Non si sa con certezza la data della morte di Saffo, come morì, o se arrivò ad un’età avanzata. Del tutto leggendaria è però la storia del suo suicidio a causa dell’amore infelice per il traghettatore Faone, che dopo essere stato benedetto dalla dea Afrodite, divenne bellissimo, ma sdegnò gli affetti della poetessa, perché considerata troppo brutta.
Dopo essere stata rifiutata dal giovane, la poetessa si sarebbe buttata dalla rupe Leucade per purificarsi dall’amore infelice. Questo soggetto divenne poi popolare in arte, soprattutto nell’Ottocento. E Faone? Pare che divenne troppo superbo ed orgoglioso della sua bellezza, e venne ucciso dagli uomini di Lesbo.
Alla fine, aveva ricevuto la sua punizione per aver rifiutato quella che per gli antichi era la Decima Musa. Quale fu l’eredità di Saffo? Non bisogna sottovalutare il suo influsso, sebbene noi la conosciamo pochissimo rispetto ai lettori del passato.
Della sua sterminata produzione ci rimangono circa duecento frammenti, alcuni composti da una sola parola, derivati da tradizione indiretta e dai ritrovamenti papiracei nel deserto egiziano.
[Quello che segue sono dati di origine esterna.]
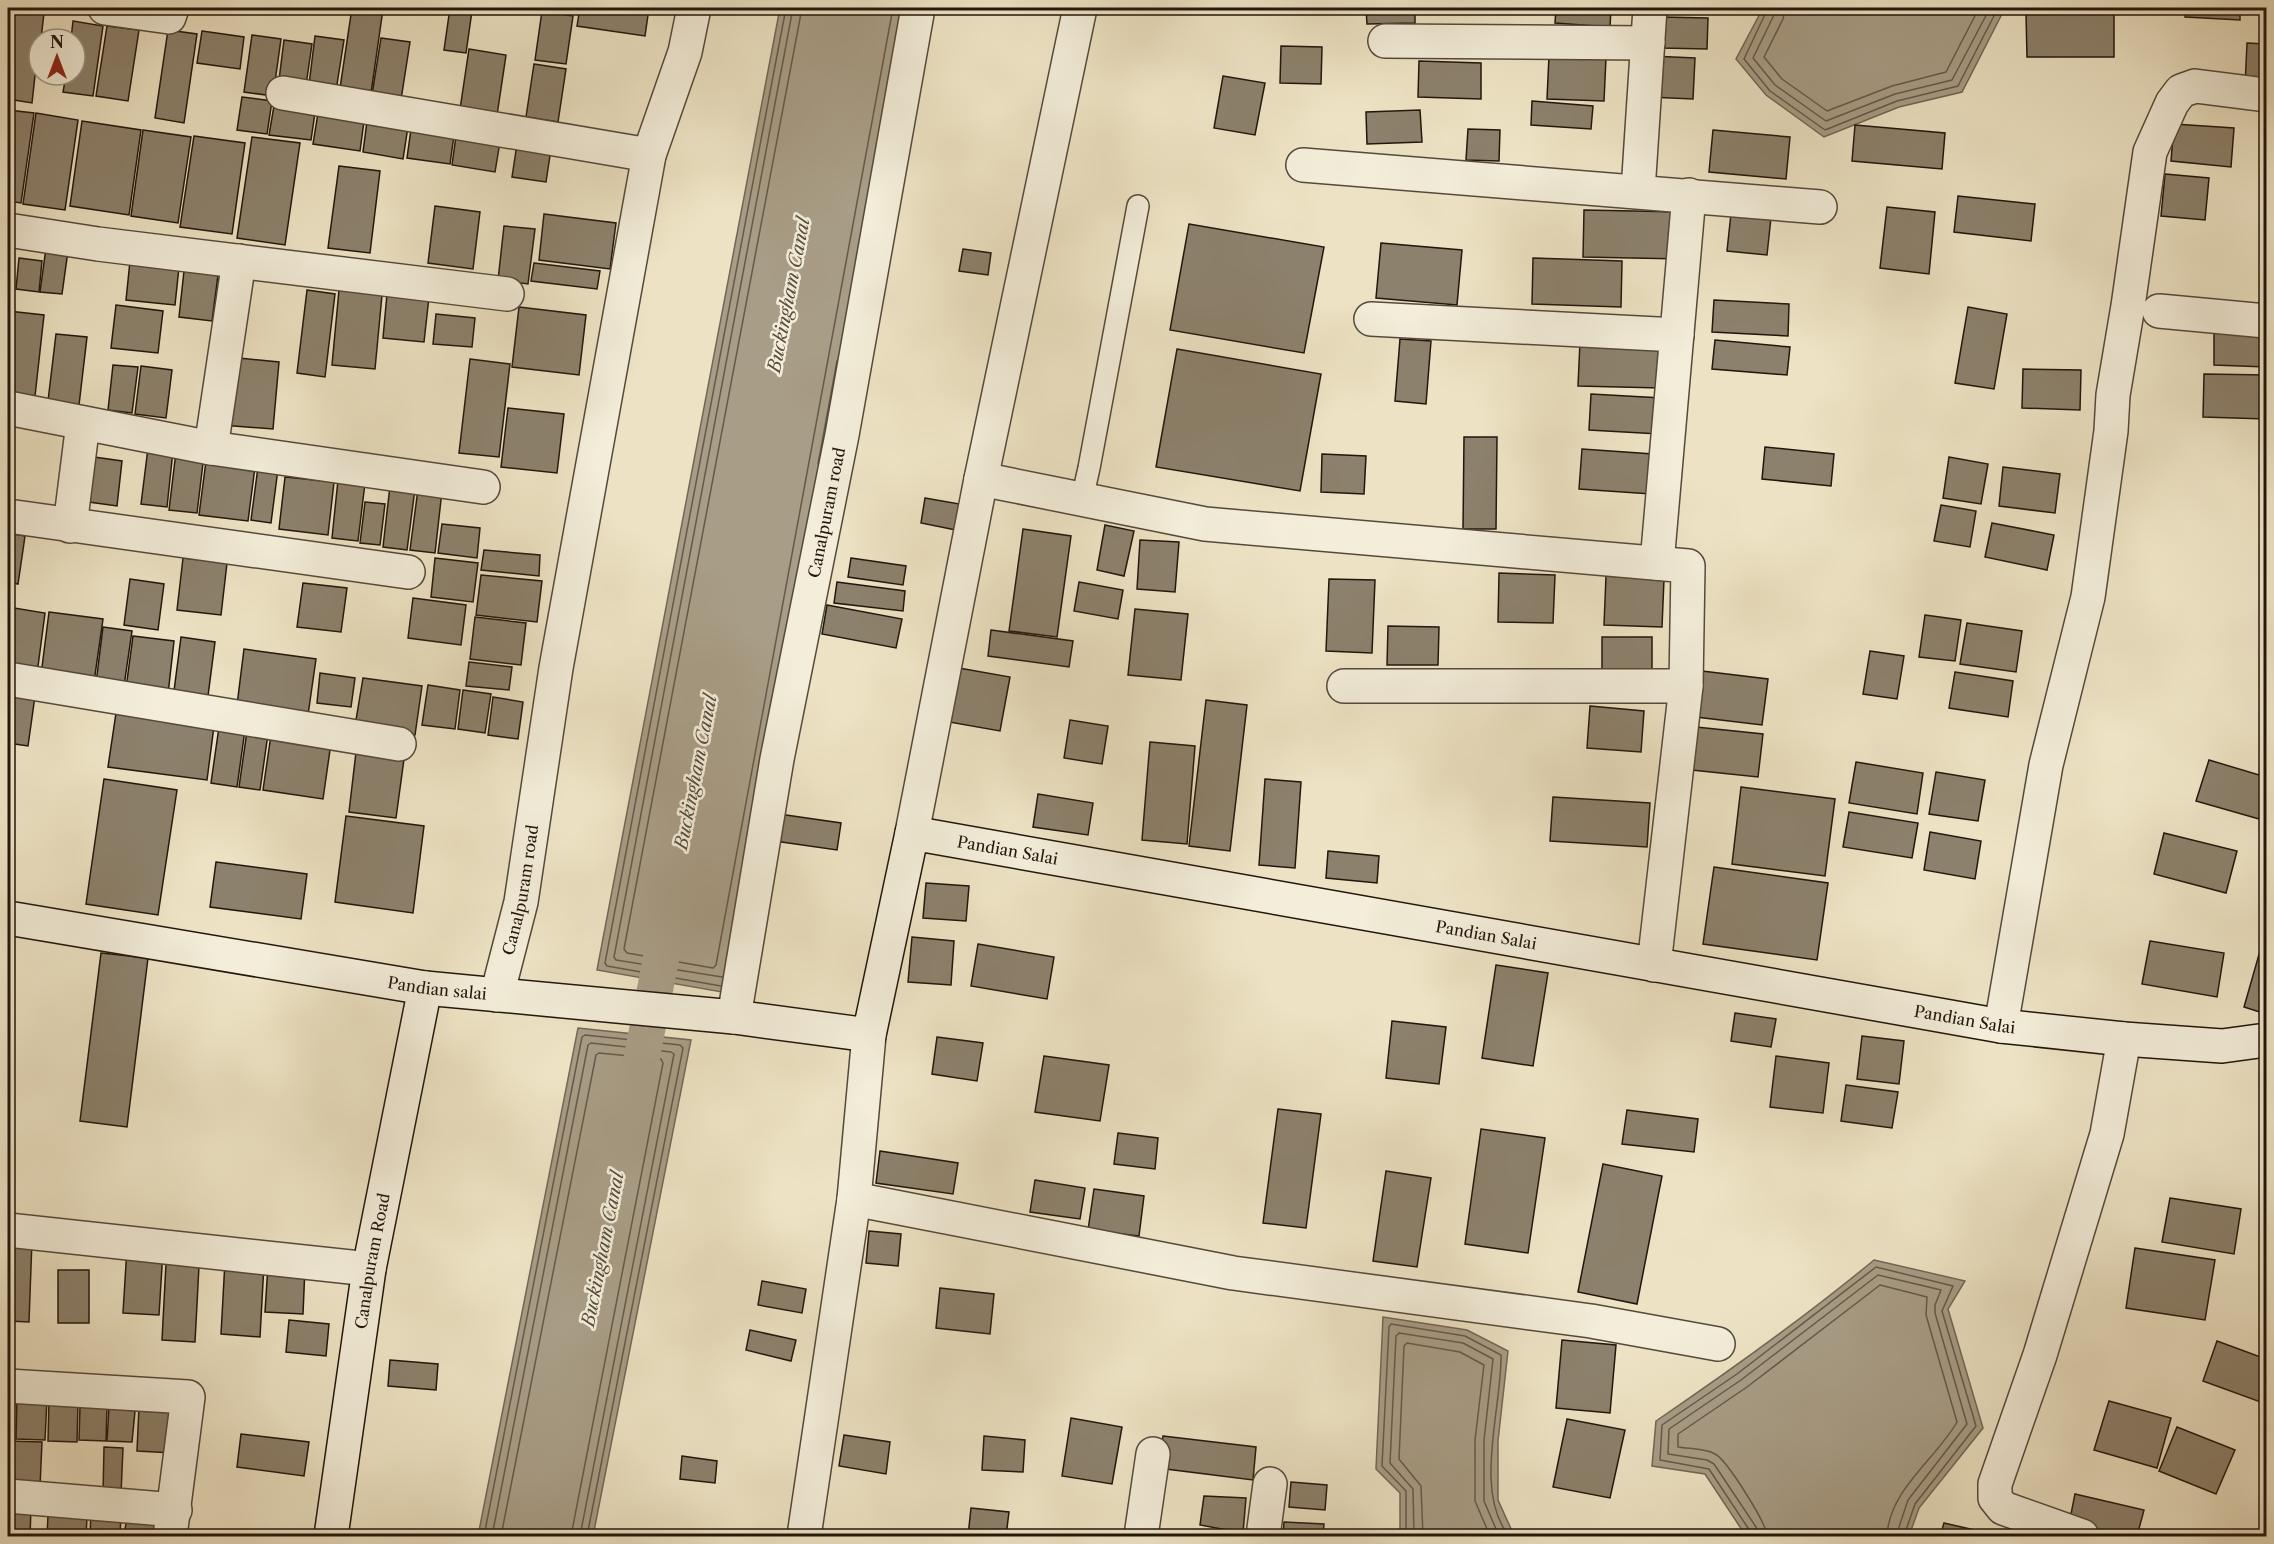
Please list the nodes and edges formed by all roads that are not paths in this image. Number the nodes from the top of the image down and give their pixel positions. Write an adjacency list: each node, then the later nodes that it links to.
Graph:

L’unico componimento integro è il fr.1 V, tramandato da Dionigi di Alicarnasso, e più comunemente conosciuto come Ode di Afrodite.
Già nell’antichità veniva ammirata per la sua maestria; Solone, ascoltando in vecchiaia un carme della poetessa, disse che desiderava solo due cose: imparare il carme a memoria, e poi morire, mentre Catullo trasse ispirazione da lei per la sua Ode della gelosia e ne fu allievo spirituale.
A partire dal XIX secolo, la sua poesia divenne paradigma dell’amore omosessuale femminile, dando origine al termine “saffico”.